On Tue, 2013-09-10 at 03:31 -0700, ian_bruce@fastmail.net wrote:
> <ben@decadent.org.uk> wrote:
> 
> > I have to wonder why this is so slow.  We should be able to write
> > about 100 MB/s sequentially to a recent HD, so 750 GB would take
> > about 2 hours and not 36 hours.
> 
> I chose an encrypted swap volume, of size 16GB.
> 
> The Debian installer took close to an hour to wipe this. This result
> is comparable to the speed reported upthread, five or six megabytes
> per second, a truly absurd speed when the underlying disk is capable
> of at least twenty times that.
> 
> > Is encryption really that expensive, and if so can we fix this by
> > adding accelerated crypto drivers to d-i (such as aesni_intel)?
> 
> It should be clear that if all you want to do is wipe some disk
> volume, by writing either zeros or random data to it, YOU DON'T HAVE
> TO ENCRYPT THAT DATA, even if that volume will later be used for
> encrypted data.
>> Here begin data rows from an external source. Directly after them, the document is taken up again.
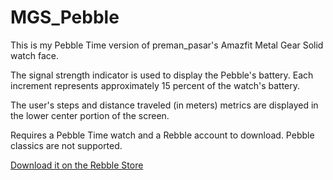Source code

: # MGS_Pebble
This is my Pebble Time version of preman_pasar's Amazfit Metal Gear Solid watch face.

The signal strength indicator is used to display the Pebble's battery. Each increment represents approximately 
15 percent of the watch's battery.

The user's steps and distance traveled (in meters) metrics are displayed in the lower center portion of the 
screen.

Requires a Pebble Time watch and a Rebble account to download. Pebble classics are not supported.

[Download it on the Rebble Store](http://apps.rebble.io/en_US/application/5f6e8a1c51c0ff9f8ecc2506?native=false&query=metal&section=watchfaces)
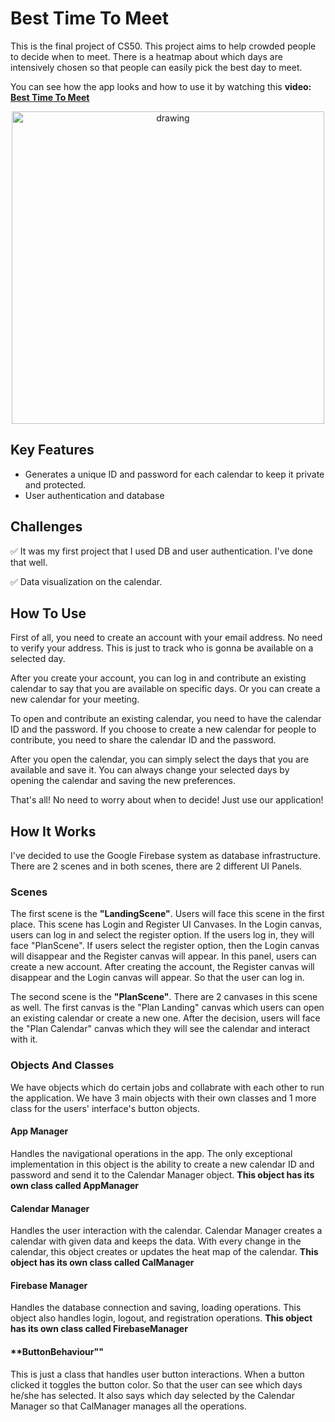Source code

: # Best Time To Meet

This is the final project of CS50. This project aims to help crowded people to decide when to meet. There is a heatmap about which days are intensively chosen so that people can easily pick the best day to meet. 

You can see how the app looks and how to use it by watching this **video: [Best Time To Meet](https://www.youtube.com/watch?v=hJsAtVvymnI)**

<p align = "center">
  <img src="https://github.com/boraozenbirkan/GD50-Assignment-Repo/assets/59583105/298c9f72-b1ce-4fbe-88ea-574bf05842e8" alt="drawing" width="500"/>

## Key Features
- Generates a unique ID and password for each calendar to keep it private and protected.
- User authentication and database

## Challenges
✅ It was my first project that I used DB and user authentication. I've done that well.

✅ Data visualization on the calendar.


## How To Use

First of all, you need to create an account with your email address. No need to verify your address. This is just to track who is gonna be available on a selected day. 

After you create your account, you can log in and contribute an existing calendar to say that you are available on specific days. Or you can create a new calendar for your meeting. 

To open and contribute an existing calendar, you need to have the calendar ID and the password. If you choose to create a new calendar for people to contribute, you need to share the calendar ID and the password. 

After you open the calendar, you can simply select the days that you are available and save it. You can always change your selected days by opening the calendar and saving the new preferences. 

That's all! No need to worry about when to decide! Just use our application!



## How It Works

I've decided to use the Google Firebase system as database infrastructure. There are 2 scenes and in both scenes, there are 2 different UI Panels. 

### Scenes

The first scene is the **"LandingScene"**. Users will face this scene in the first place. This scene has Login and Register UI Canvases. In the Login canvas, users can log in and select the register option. If the users log in, they will face "PlanScene". If users select the register option, then the Login canvas will disappear and the Register canvas will appear. In this panel, users can create a new account. After creating the account, the Register canvas will disappear and the Login canvas will appear. So that the user can log in.

The second scene is the **"PlanScene"**. There are 2 canvases in this scene as well. The first canvas is the "Plan Landing" canvas which users can open an existing calendar or create a new one. After the decision, users will face the "Plan Calendar" canvas which they will see the calendar and interact with it. 

### Objects And Classes

We have objects which do certain jobs and collabrate with each other to run the application. We have 3 main objects with their own classes and 1 more class for the users' interface's button objects.

#### **App Manager** 
Handles the navigational operations in the app. The only exceptional implementation in this object is the ability to create a new calendar ID and password and send it to the Calendar Manager object. **This object has its own class called AppManager**

#### **Calendar Manager**
Handles the user interaction with the calendar. Calendar Manager creates a calendar with given data and keeps the data. With every change in the calendar, this object creates or updates the heat map of the calendar. **This object has its own class called CalManager**

#### **Firebase Manager**
Handles the database connection and saving, loading operations. This object also handles login, logout, and registration operations. **This object has its own class called FirebaseManager**

#### **ButtonBehaviour""
This is just a class that handles user button interactions. When a button clicked it toggles the button color. So that the user can see which days he/she has selected. It also says which day selected by the Calendar Manager so that CalManager manages all the operations.
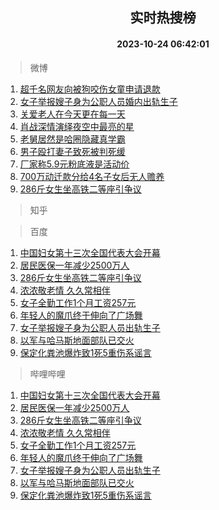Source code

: <div align="center"><h2>实时热搜榜</h2><h4>2023-10-24 06:42:01</h4></div>

> 微博  

1. [超千名网友向被狗咬伤女童申请退款](https://s.weibo.com/weibo?q=%23%E8%B6%85%E5%8D%83%E5%90%8D%E7%BD%91%E5%8F%8B%E5%90%91%E8%A2%AB%E7%8B%97%E5%92%AC%E4%BC%A4%E5%A5%B3%E7%AB%A5%E7%94%B3%E8%AF%B7%E9%80%80%E6%AC%BE%23&t=31&band_rank=1&Refer=top)<br />
2. [女子举报嫂子身为公职人员婚内出轨生子](https://s.weibo.com/weibo?q=%23%E5%A5%B3%E5%AD%90%E4%B8%BE%E6%8A%A5%E5%AB%82%E5%AD%90%E8%BA%AB%E4%B8%BA%E5%85%AC%E8%81%8C%E4%BA%BA%E5%91%98%E5%A9%9A%E5%86%85%E5%87%BA%E8%BD%A8%E7%94%9F%E5%AD%90%23&t=31&band_rank=2&Refer=top)<br />
3. [关爱老人在今天更在每一天](https://s.weibo.com/weibo?q=%23%E5%85%B3%E7%88%B1%E8%80%81%E4%BA%BA%E5%9C%A8%E4%BB%8A%E5%A4%A9%E6%9B%B4%E5%9C%A8%E6%AF%8F%E4%B8%80%E5%A4%A9%23&t=31&band_rank=3&Refer=top)<br />
4. [肖战深情演绎夜空中最亮的星](https://s.weibo.com/weibo?q=%23%E8%82%96%E6%88%98%E6%B7%B1%E6%83%85%E6%BC%94%E7%BB%8E%E5%A4%9C%E7%A9%BA%E4%B8%AD%E6%9C%80%E4%BA%AE%E7%9A%84%E6%98%9F%23&t=31&band_rank=4&Refer=top)<br />
5. [老舅居然是哈圈隐藏真学霸](https://s.weibo.com/weibo?q=%23%E8%80%81%E8%88%85%E5%B1%85%E7%84%B6%E6%98%AF%E5%93%88%E5%9C%88%E9%9A%90%E8%97%8F%E7%9C%9F%E5%AD%A6%E9%9C%B8%23&t=31&band_rank=5&Refer=top)<br />
6. [男子殴打妻子致死被判死缓](https://s.weibo.com/weibo?q=%23%E7%94%B7%E5%AD%90%E6%AE%B4%E6%89%93%E5%A6%BB%E5%AD%90%E8%87%B4%E6%AD%BB%E8%A2%AB%E5%88%A4%E6%AD%BB%E7%BC%93%23&t=31&band_rank=6&Refer=top)<br />
7. [厂家称5.9元粉底液是活动价](https://s.weibo.com/weibo?q=%23%E5%8E%82%E5%AE%B6%E7%A7%B05.9%E5%85%83%E7%B2%89%E5%BA%95%E6%B6%B2%E6%98%AF%E6%B4%BB%E5%8A%A8%E4%BB%B7%23&t=31&band_rank=7&Refer=top)<br />
8. [700万动迁款分给4名子女后无人赡养](https://s.weibo.com/weibo?q=%23700%E4%B8%87%E5%8A%A8%E8%BF%81%E6%AC%BE%E5%88%86%E7%BB%994%E5%90%8D%E5%AD%90%E5%A5%B3%E5%90%8E%E6%97%A0%E4%BA%BA%E8%B5%A1%E5%85%BB%23&t=31&band_rank=8&Refer=top)<br />
9. [286斤女生坐高铁二等座引争议](https://s.weibo.com/weibo?q=%23286%E6%96%A4%E5%A5%B3%E7%94%9F%E5%9D%90%E9%AB%98%E9%93%81%E4%BA%8C%E7%AD%89%E5%BA%A7%E5%BC%95%E4%BA%89%E8%AE%AE%23&t=31&band_rank=9&Refer=top)<br />

> 知乎  


> 百度  

1. [中国妇女第十三次全国代表大会开幕](https://www.baidu.com/s?wd=%E4%B8%AD%E5%9B%BD%E5%A6%87%E5%A5%B3%E7%AC%AC%E5%8D%81%E4%B8%89%E6%AC%A1%E5%85%A8%E5%9B%BD%E4%BB%A3%E8%A1%A8%E5%A4%A7%E4%BC%9A%E5%BC%80%E5%B9%95&sa=fyb_news&rsv_dl=fyb_news)<br />
2. [居民医保一年减少2500万人](https://www.baidu.com/s?wd=%E5%B1%85%E6%B0%91%E5%8C%BB%E4%BF%9D%E4%B8%80%E5%B9%B4%E5%87%8F%E5%B0%912500%E4%B8%87%E4%BA%BA&sa=fyb_news&rsv_dl=fyb_news)<br />
3. [286斤女生坐高铁二等座引争议](https://www.baidu.com/s?wd=286%E6%96%A4%E5%A5%B3%E7%94%9F%E5%9D%90%E9%AB%98%E9%93%81%E4%BA%8C%E7%AD%89%E5%BA%A7%E5%BC%95%E4%BA%89%E8%AE%AE&sa=fyb_news&rsv_dl=fyb_news)<br />
4. [浓浓敬老情 久久常相伴](https://www.baidu.com/s?wd=%E6%B5%93%E6%B5%93%E6%95%AC%E8%80%81%E6%83%85+%E4%B9%85%E4%B9%85%E5%B8%B8%E7%9B%B8%E4%BC%B4&sa=fyb_news&rsv_dl=fyb_news)<br />
5. [女子全勤工作1个月工资257元](https://www.baidu.com/s?wd=%E5%A5%B3%E5%AD%90%E5%85%A8%E5%8B%A4%E5%B7%A5%E4%BD%9C1%E4%B8%AA%E6%9C%88%E5%B7%A5%E8%B5%84257%E5%85%83&sa=fyb_news&rsv_dl=fyb_news)<br />
6. [年轻人的魔爪终于伸向了广场舞](https://www.baidu.com/s?wd=%E5%B9%B4%E8%BD%BB%E4%BA%BA%E7%9A%84%E9%AD%94%E7%88%AA%E7%BB%88%E4%BA%8E%E4%BC%B8%E5%90%91%E4%BA%86%E5%B9%BF%E5%9C%BA%E8%88%9E&sa=fyb_news&rsv_dl=fyb_news)<br />
7. [女子举报嫂子身为公职人员出轨生子](https://www.baidu.com/s?wd=%E5%A5%B3%E5%AD%90%E4%B8%BE%E6%8A%A5%E5%AB%82%E5%AD%90%E8%BA%AB%E4%B8%BA%E5%85%AC%E8%81%8C%E4%BA%BA%E5%91%98%E5%87%BA%E8%BD%A8%E7%94%9F%E5%AD%90&sa=fyb_news&rsv_dl=fyb_news)<br />
8. [以军与哈马斯地面部队已交火](https://www.baidu.com/s?wd=%E4%BB%A5%E5%86%9B%E4%B8%8E%E5%93%88%E9%A9%AC%E6%96%AF%E5%9C%B0%E9%9D%A2%E9%83%A8%E9%98%9F%E5%B7%B2%E4%BA%A4%E7%81%AB&sa=fyb_news&rsv_dl=fyb_news)<br />
9. [保定化粪池爆炸致1死5重伤系谣言](https://www.baidu.com/s?wd=%E4%BF%9D%E5%AE%9A%E5%8C%96%E7%B2%AA%E6%B1%A0%E7%88%86%E7%82%B8%E8%87%B41%E6%AD%BB5%E9%87%8D%E4%BC%A4%E7%B3%BB%E8%B0%A3%E8%A8%80&sa=fyb_news&rsv_dl=fyb_news)<br />

> 哔哩哔哩  

1. [中国妇女第十三次全国代表大会开幕](https://www.baidu.com/s?wd=%E4%B8%AD%E5%9B%BD%E5%A6%87%E5%A5%B3%E7%AC%AC%E5%8D%81%E4%B8%89%E6%AC%A1%E5%85%A8%E5%9B%BD%E4%BB%A3%E8%A1%A8%E5%A4%A7%E4%BC%9A%E5%BC%80%E5%B9%95&sa=fyb_news&rsv_dl=fyb_news)<br />
2. [居民医保一年减少2500万人](https://www.baidu.com/s?wd=%E5%B1%85%E6%B0%91%E5%8C%BB%E4%BF%9D%E4%B8%80%E5%B9%B4%E5%87%8F%E5%B0%912500%E4%B8%87%E4%BA%BA&sa=fyb_news&rsv_dl=fyb_news)<br />
3. [286斤女生坐高铁二等座引争议](https://www.baidu.com/s?wd=286%E6%96%A4%E5%A5%B3%E7%94%9F%E5%9D%90%E9%AB%98%E9%93%81%E4%BA%8C%E7%AD%89%E5%BA%A7%E5%BC%95%E4%BA%89%E8%AE%AE&sa=fyb_news&rsv_dl=fyb_news)<br />
4. [浓浓敬老情 久久常相伴](https://www.baidu.com/s?wd=%E6%B5%93%E6%B5%93%E6%95%AC%E8%80%81%E6%83%85+%E4%B9%85%E4%B9%85%E5%B8%B8%E7%9B%B8%E4%BC%B4&sa=fyb_news&rsv_dl=fyb_news)<br />
5. [女子全勤工作1个月工资257元](https://www.baidu.com/s?wd=%E5%A5%B3%E5%AD%90%E5%85%A8%E5%8B%A4%E5%B7%A5%E4%BD%9C1%E4%B8%AA%E6%9C%88%E5%B7%A5%E8%B5%84257%E5%85%83&sa=fyb_news&rsv_dl=fyb_news)<br />
6. [年轻人的魔爪终于伸向了广场舞](https://www.baidu.com/s?wd=%E5%B9%B4%E8%BD%BB%E4%BA%BA%E7%9A%84%E9%AD%94%E7%88%AA%E7%BB%88%E4%BA%8E%E4%BC%B8%E5%90%91%E4%BA%86%E5%B9%BF%E5%9C%BA%E8%88%9E&sa=fyb_news&rsv_dl=fyb_news)<br />
7. [女子举报嫂子身为公职人员出轨生子](https://www.baidu.com/s?wd=%E5%A5%B3%E5%AD%90%E4%B8%BE%E6%8A%A5%E5%AB%82%E5%AD%90%E8%BA%AB%E4%B8%BA%E5%85%AC%E8%81%8C%E4%BA%BA%E5%91%98%E5%87%BA%E8%BD%A8%E7%94%9F%E5%AD%90&sa=fyb_news&rsv_dl=fyb_news)<br />
8. [以军与哈马斯地面部队已交火](https://www.baidu.com/s?wd=%E4%BB%A5%E5%86%9B%E4%B8%8E%E5%93%88%E9%A9%AC%E6%96%AF%E5%9C%B0%E9%9D%A2%E9%83%A8%E9%98%9F%E5%B7%B2%E4%BA%A4%E7%81%AB&sa=fyb_news&rsv_dl=fyb_news)<br />
9. [保定化粪池爆炸致1死5重伤系谣言](https://www.baidu.com/s?wd=%E4%BF%9D%E5%AE%9A%E5%8C%96%E7%B2%AA%E6%B1%A0%E7%88%86%E7%82%B8%E8%87%B41%E6%AD%BB5%E9%87%8D%E4%BC%A4%E7%B3%BB%E8%B0%A3%E8%A8%80&sa=fyb_news&rsv_dl=fyb_news)<br />
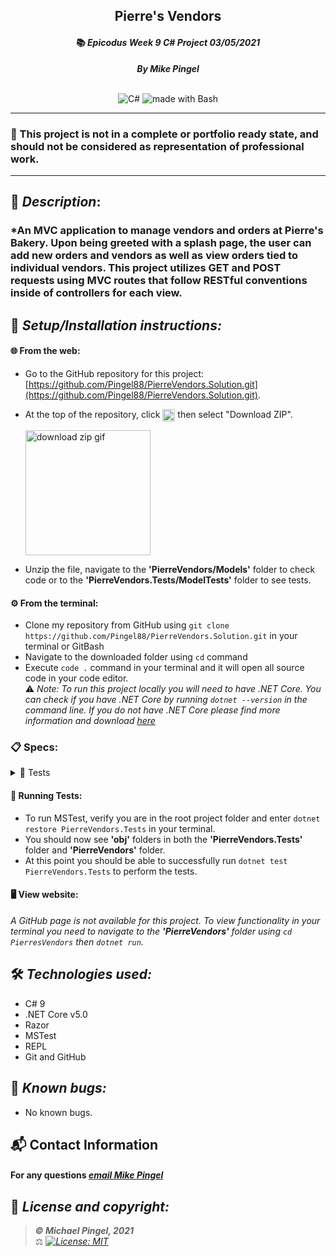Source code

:## <div align="center">Pierre's Vendors</div>
#### <div align="center">📚 *Epicodus Week 9 C# Project 03/05/2021* </div> 
***<p align="center">By Mike Pingel***</p>   
<p align="center">
<br>

<img alt="C#" src="https://img.shields.io/badge/c%23%20-%23239120.svg?&style=for-the-badge&logo=c-sharp&logoColor=white"/>
<img alt="made with Bash" src="https://img.shields.io/badge/Made%20with-Bash-1f425f.svg"/>
</p>

___
### 📇 This project is not in a complete or portfolio ready state, and should not be considered as representation of professional work.
___
## 🚩 *Description*:    
### *An MVC application to manage vendors and orders at Pierre's Bakery. Upon being greeted with a splash page, the user can add new orders and vendors as well as view orders tied to individual vendors. This project utilizes GET and POST requests using MVC routes that follow RESTful conventions inside of controllers for each view.


## 🔧 *Setup/Installation instructions:*
#### 🌐 From the web:
* Go to the GitHub repository for this project: [https://github.com/Pingel88/PierreVendors.Solution.git](https://github.com/Pingel88/PierreVendors.Solution.git).
* At the top of the repository, click <img src="https://i.imgur.com/Ej9Dphm.png" alt="Code Button" height="20" align="center" /> then select "Download ZIP".

  <img src="https://i.imgur.com/tZKvGne.gif" alt="download zip gif" height="200"/>
* Unzip the file, navigate to the **'PierreVendors/Models'** folder to check code or to the **'PierreVendors.Tests/ModelTests'** folder to see tests.
#### ⚙️ From the terminal: 
* Clone my repository from GitHub using `git clone https://github.com/Pingel88/PierreVendors.Solution.git` in your terminal or GitBash
* Navigate to the downloaded folder using `cd` command
* Execute `code .` command in your terminal and it will open all source code in your code editor.    
⚠️ *Note: To run this project locally you will need to have .NET Core. You can check if you have .NET Core by running `dotnet --version` in the command line. If you do not have .NET Core please find more information and download [here](https://dotnet.microsoft.com/download/dotnet)*
### 📋 Specs:
<details>
<summary>🚥 Tests</summary>

| # | Behavior | Input |  Output | Complete |
| :------------- | :------------- | :------------- | :------------ | :-------------: |
| 01 | Creates a new instance of Order named newOrder| `new Order()` | newOrder | ✅ |
| 02 | Returns the instanced Order's Title property when given a string of "Bread" | `newOrder.Title` | "Bread" | ✅ |
| 03 | Returns the instanced Order's Description property when given a string of "10 loaves of bread" | `newOrder.Description` | "10 loaves of bread" | ✅ |
| 04 | Returns the instanced Order's Price property when given an integer of 50 | `newOrder.Price` | 50 | ✅ |
| 05 | Returns the instanced Order's Date property when given a string of "03/05/2021" | `newOrder.Date` | "03/05/2021" | ✅ |
| 06 | Returns an empty list when no instances Order are created | `Order.GetAll()` | { } | ✅ |
| 07 | Returns a list of all instances of Order when given Orders newOrderA and newOrderB | `Order.GetAll()` | { newOrderA, newOrderB } | ❌ |
| 08 | Returns the instanced Order's Id property based on its position in the list of all instances of Order when given Orders newOrderA and newOrderB | `newOrderB.Id` | 2 | ❌ |
| 09 | Returns the instanced Order when given Orders newOrderA and newOrderB | `Order.Find(2)` | newOrderB | ❌ |
| 10 | Creates a new instance of Vendor named newVendor | `new Vendor()` | newVendor | ❌ |
| 11 | Returns the instanced Vendor's Name property when given a string of "Brad's Butter Emporium" | `newVendor.Name` | "Brad's Butter Emporium" | ❌ |
| 12 | Returns the instanced Vendor's Description property when given a string of "Typically buys a lot of bread to butter" | `newVendor.Description` | "Typically buys a lot of bread to butter" | ❌ |
| 13 | Returns an empty list when no instances of Vendor are created | `Vendor.GetAll()` | { } | ❌ |
| 14 | Returns a list of all instances of Vendor when given Vendors newVendorA and newVendorB | `Vendor.GetAll()` | { newVendorA, newVendorB } | ❌ |
| 15 | Returns the instanced Vendor's Id property based on its position in the list of all instances of Vendor when given Vendors newVendorA and newVendorB | `newVendorB.Id` | 2 | ❌ |
| 16 | Returns the instanced Vendor when given Vendors newVendorA and newVendorB | `Vendor.Find(2)` | newVendorB | ❌ |
| 17 | Returns an empty list when no instances of Order are added to an instance of Vendor | `newVendor.Orders` | { } | ❌ |
| 18 | Returns a list of instances of Order that are added to an instance of Vendor when given newOrderA and newOrderB | `newVendor.Orders` | { newOrderA, newOrderB } | ❌ |
</details>



#### 🏁 Running Tests:
* To run MSTest, verify you are in the root project folder and enter `dotnet restore PierreVendors.Tests` in your terminal.
* You should now see **'obj'** folders in both the **'PierreVendors.Tests'** folder and **'PierreVendors'** folder.
* At this point you should be able to successfully run `dotnet test PierreVendors.Tests` to perform the tests.

####  🖥️ View website:
*A GitHub page is not available for this project. To view functionality in your terminal you need to navigate to the **'PierreVendors'** folder using `cd PierresVendors` then `dotnet run`.*

## 🛠️ *Technologies used:*
* C# 9
* .NET Core v5.0
* Razor
* MSTest
* REPL
* Git and GitHub

## 🐛 *Known bugs:*
  * No known bugs.

## 📬 Contact Information
#### For any questions *[email Mike Pingel](mailto:mdpingel+github@gmail.com?subject=[GitHub]Epicodus%20Project%20-%20PierreVendors.Solution)*



## 📘 *License and copyright:*

> ***© Michael Pingel, 2021***  
> ⚖️ *[![License: MIT](https://img.shields.io/badge/License-MIT-yellow.svg)](https://opensource.org/licenses/MIT)*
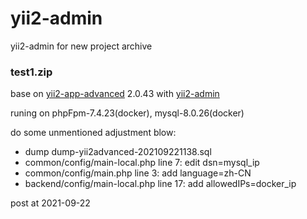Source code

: # yii2-admin
yii2-admin for new project archive

### test1.zip

base on [yii2-app-advanced](https://github.com/yiisoft/yii2-app-advanced) 2.0.43
with [yii2-admin](https://github.com/myloveGy/yii2-admin)

runing on phpFpm-7.4.23(docker), mysql-8.0.26(docker)

do some unmentioned adjustment blow:

* dump dump-yii2advanced-202109221138.sql
* common/config/main-local.php line 7: edit dsn=mysql_ip
* common/config/main.php line 3: add language=zh-CN
* backend/config/main-local.php line 17: add allowedIPs=docker_ip

post at 2021-09-22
It is of no use whatsoever to encrypt the wipe data.
>
> In other words: wipe the underlying real volume, preferably with zeros
> so as not to waste time computing /dev/urandom; don't wipe the
> dm-crypt volume layered on top of it.
[...]

If you fill it with plaintext zeroes then that leaks metadata: an
attacker who obtains the disk can get a good idea of how many files are
on the disk and how large they are, simply by which blocks are non-zero.
But I suspect this is not usually very useful metadata, so filling the
disk with non-zero may not be the right default.  (And SSDs should be a
good deal efficient if you 'zero-fill' them by discarding the entire
partition.)

As for whether non-zero data should be taken from /dev/urandom or
encrypted as normal... I don't know, but the output of /dev/urandom
might be distinguishable if the kernel is gathering very little real
entropy.

Ben.

-- 
Ben Hutchings
The program is absolutely right; therefore, the computer must be wrong.